Book Quote:

“Don’t we all assume we’ll do it differently, not repeat the past? We believe with all out hearts that we can rise above the things [our parents] couldn’t. Sometimes, our beliefs blind us.”

Book Review:

Review by Roger Brunyate (AUG 19, 2010)

At first I thought this book was not for me as a male reviewer, for its focus is so much upon its central female character and her roles as daughter, wife, and mother. But I soon found Dori Ostermiller gripping me with her writing, and her uncanny ability to plot the emotional seismograph of a woman on the brink of an affair. “I want to ask if she ever felt she was falling through her life, pulled down through dream and memory by a force larger than gravity. I want to know if she felt the splintering pain of it — a terrible, fruitful pain like birth, a pain you can’t stop because you have to know what’s on the other side.”

The speaker is Sylvia Sandon, a 38-year-old artist living in the Berkshires, cautiously probing her mother about her own experience with adultery. Up to this point in the book, we have seen Sylvia in alternating chapters: as a rising teenager in California in the seventies caught on the edges of her mother’s affair, and as a mother herself three decades later, getting drawn into this affair of her own. While Ostermiller’s identification with the younger Sylvia is strong, her insight into the adult woman is extraordinary, as she struggles in vain against her attraction to the divorced father of one of her art students. One may not approve of Sylvia’s choices, but my goodness one feels for her.

Lurking in the background, however, is also the specter of child abuse. Not merely the physical violence that Sylvia’s father visited on her in his drunken rages, but the more subtle co-dependent relationship she was drawn into with both parents, which can be equally harmful in the long run. Sylvia’s mother recruited her daughters as allies, enablers, and secret-keepers in her long-running affair, playing into the unhealthy rivalry the girl was already feeling towards her father. Now Sylvia looks like repeating the mistake with her own children. Although the novel threatens to settle into a pattern in its middle section, Ostermiller keeps some surprises in store, showing that it may be possible to learn something from old errors. While avoiding facile conclusions, I found the outcome far more moving than I ever imagined I would.

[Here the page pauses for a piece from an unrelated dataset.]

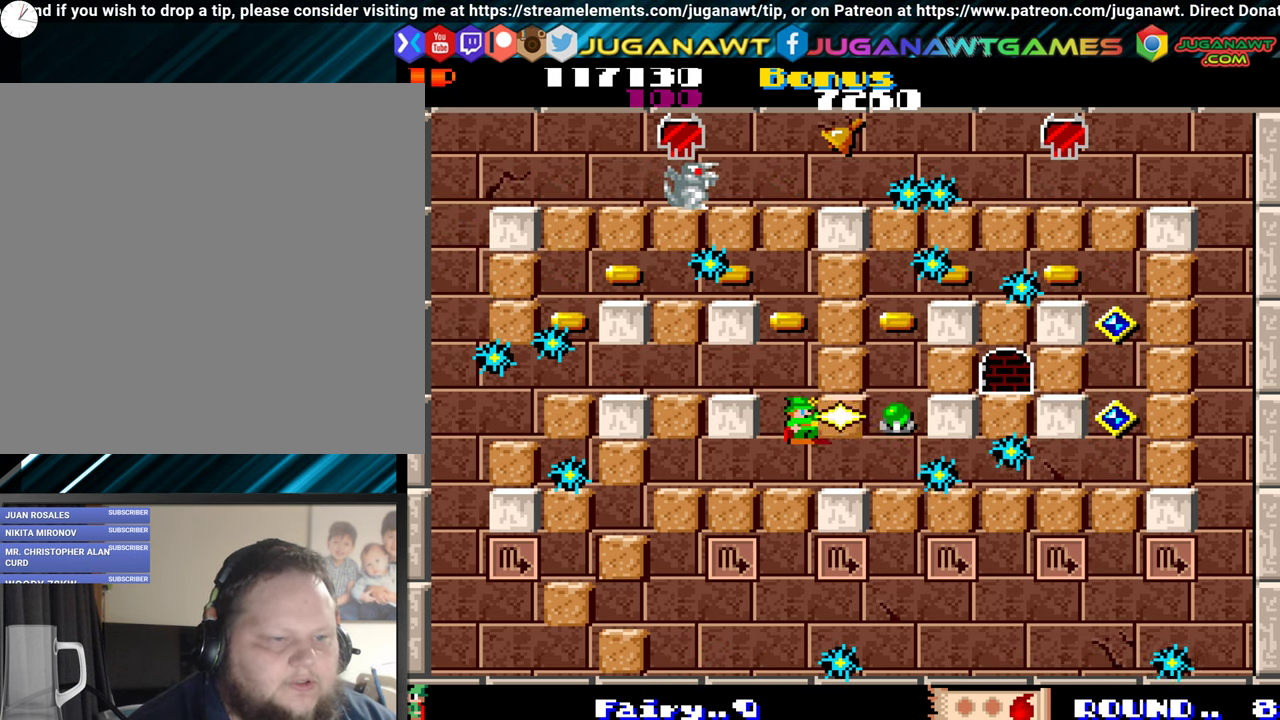
{"buttons": ["DPAD_RIGHT"], "events": [[34, "DPAD_UP", "up"], [100, "A", "up"]]}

It is not quite a perfect novel, though. It is hard to believe that Sylvia’s mother could keep her affair hidden from her husband for so long, when she even takes the children on holiday with her lover. More serious to me as a male reader is the comparative lack of dimension in Ostermiller’s male characters, unless she simply sees the world of men as inherently flawed. Sylvia has a tyrannical grandfather, a father given to outbursts of violence, and a well-meaning but excessively absent husband. To her credit, Ostermiller shows some of their good sides also, as when Sylvia, on the edge of her affair, is tormented by happy memories of her own courtship. But the male portraits are partial, and always seen through her eyes. Even Tai, the man she falls in love with, does not emerge as a character in his own right, so much as somebody who can touch Sylvia’s own private yearnings: “His lips fanned out inside the oval of his beard, broad and lonely, and it reminded me of the Northern California coast for some reason — a kind of beauty shot through with loss.”

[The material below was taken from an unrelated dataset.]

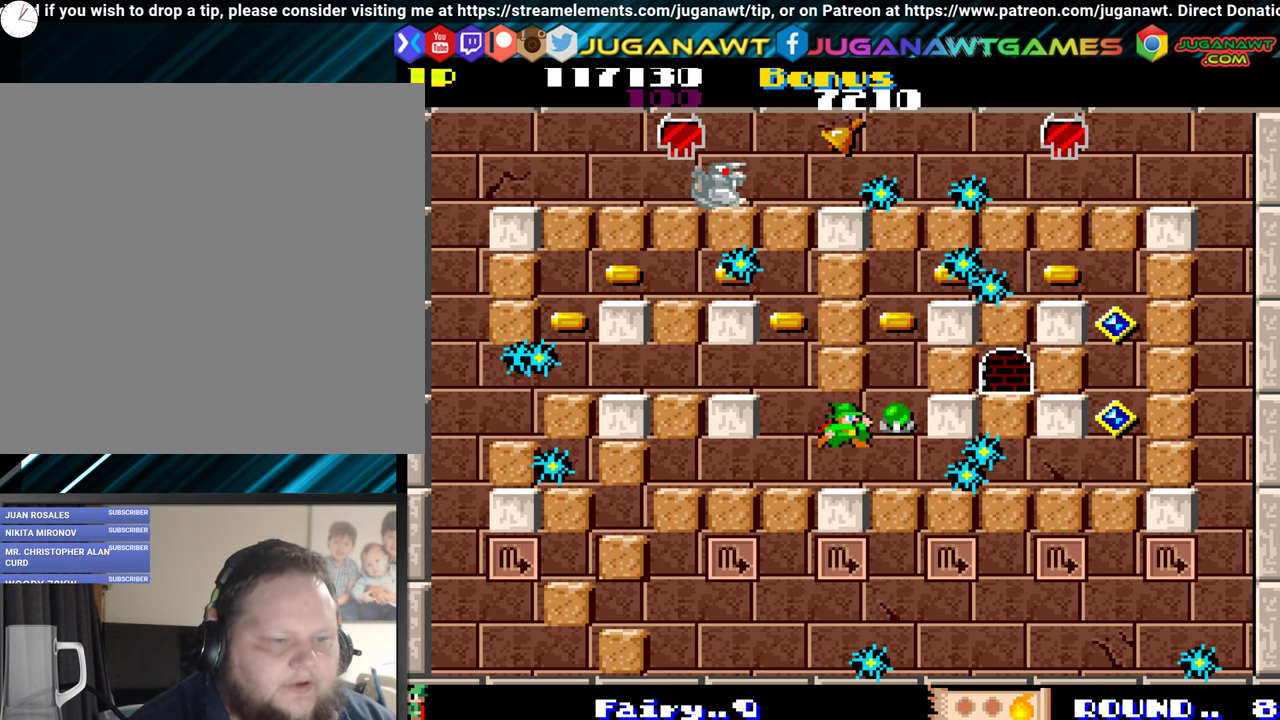
{"buttons": ["DPAD_LEFT"], "events": [[200, "A", "down"], [200, "DPAD_RIGHT", "up"], [317, "A", "up"], [450, "DPAD_LEFT", "down"]]}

And yet this is the imagery of an artist, which Sylvia is. When struggling to get a handle on her feelings, her confused emotions do become a kind of poetry. And I realize that Ostermiller is being entirely consistent in viewing her men exclusively through Sylvia’s eyes. Her mother’s lover is no more fleshed out than a young girl would see of him. Her own lover exists mainly in a dream world, because she never sees him in his everyday one. Her husband remains a shadow until she begins to think seriously about what she might be giving up by leaving him. I can admire the intensity of Ostermiller’s identification with Sylvia from a certain distance, but I bet there are many readers out there who will say: “In different circumstances, this might well be ME.”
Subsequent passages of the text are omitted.